А они, мои мужчины, гремя табуретками, усаживаются за стол, поглощая еду жадно, торопливо, наверное не чувствуя вкуса. Так едят чабаны, когда их отара убегает с гор вниз. Так едят пожарники, получившие за улейном сигнал бедствия. Жуют молча, ожесточенно, не глядя друг на друга. По-моему, звон вилок слышен на лестничной площадке.
Вдруг один из них застывает с раскрытым ртом, прислушиваясь к звукам из комнаты.
— Кажется, началось! — с испугом шепчет старший сын.
Звон брошенных вилок, стук падающих табуреток. Всех как ветром сдуло.
Из коридора несется голос мужа:
— Дорогая, дай мне чай, а то я пропущу начало.
Осторожно — только бы не расплескать кипяток — несу чашку чая. Все пять голов угрожающе поворачиваются в мою сторону. Любая оплошность — скрип двери, тень от моей руки, заслонившая экран — и все стрелы попадут в меня. Я стараюсь ступать мягко, по-кошачьи.
Глаза мужа устремлены туда, где, исходя седьмым потом, мечутся на экране хоккеисты.
Простояв за его спиной минут десять, я наконец осмеливаюсь сказать:
— Вот чай.
И снова на меня устремляются осуждающие глаза.
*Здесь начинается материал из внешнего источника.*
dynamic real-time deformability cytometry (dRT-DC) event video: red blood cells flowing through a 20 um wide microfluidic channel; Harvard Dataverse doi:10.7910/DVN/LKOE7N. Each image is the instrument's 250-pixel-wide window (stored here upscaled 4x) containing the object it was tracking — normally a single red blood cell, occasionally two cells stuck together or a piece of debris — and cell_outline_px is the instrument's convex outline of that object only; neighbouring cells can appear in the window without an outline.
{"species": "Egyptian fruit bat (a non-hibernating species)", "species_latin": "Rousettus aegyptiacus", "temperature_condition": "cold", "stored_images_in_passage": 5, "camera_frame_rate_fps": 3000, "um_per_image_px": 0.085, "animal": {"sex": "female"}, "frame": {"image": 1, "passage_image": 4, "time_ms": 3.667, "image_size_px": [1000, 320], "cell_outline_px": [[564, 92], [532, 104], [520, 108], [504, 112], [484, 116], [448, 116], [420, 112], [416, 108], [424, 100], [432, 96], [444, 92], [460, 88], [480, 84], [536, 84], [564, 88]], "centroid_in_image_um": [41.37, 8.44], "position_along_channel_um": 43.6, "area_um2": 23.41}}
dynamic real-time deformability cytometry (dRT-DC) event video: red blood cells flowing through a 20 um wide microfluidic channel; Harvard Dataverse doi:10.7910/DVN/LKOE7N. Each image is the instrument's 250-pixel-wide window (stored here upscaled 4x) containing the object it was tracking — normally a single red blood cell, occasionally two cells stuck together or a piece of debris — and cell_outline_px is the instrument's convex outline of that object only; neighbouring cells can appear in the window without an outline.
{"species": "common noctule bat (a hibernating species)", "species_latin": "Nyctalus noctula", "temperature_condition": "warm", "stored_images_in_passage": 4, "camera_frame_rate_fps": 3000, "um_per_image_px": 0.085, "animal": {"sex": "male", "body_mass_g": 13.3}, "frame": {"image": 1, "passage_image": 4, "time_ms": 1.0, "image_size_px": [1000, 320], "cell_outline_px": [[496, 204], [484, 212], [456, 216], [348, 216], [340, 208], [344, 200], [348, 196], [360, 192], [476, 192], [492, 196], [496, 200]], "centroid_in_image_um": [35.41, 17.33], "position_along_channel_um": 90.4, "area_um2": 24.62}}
— Мама, ты вечно мешаешь! — в один голос восклицают сыновья.
— Она без этого не может, — пожимает плечами муж.
И я ухожу.
На кухне погром. Сгребаю тарелки, сваливаю в раковину, открываю кран. Безмятежно журчит вода. Голова тупеет от обиды, болит от голода: сама я так и не поужинала.
И тут раздается звонок в дверь.
Мама!
Она раскраснелась и запыхалась.
— Мама, как хорошо, что ты пришла! Я только что из аула.
На душе потеплело.
Но мама, сняв пальто и торопливо чмокнув меня в щеку, сказала сердито:
— Представляешь, испортился телевизор. Пропал звук. Давно началось? — и она нетерпеливо заглянула в комнату.
Я снова похолодела.
— Счет открыли? А Фирсов играет? — сыпала вопросами мама.
— Не знаю, — вздохнула я, чувствуя, как тепло, которое принесла с собой мама, куда-то улетучивается.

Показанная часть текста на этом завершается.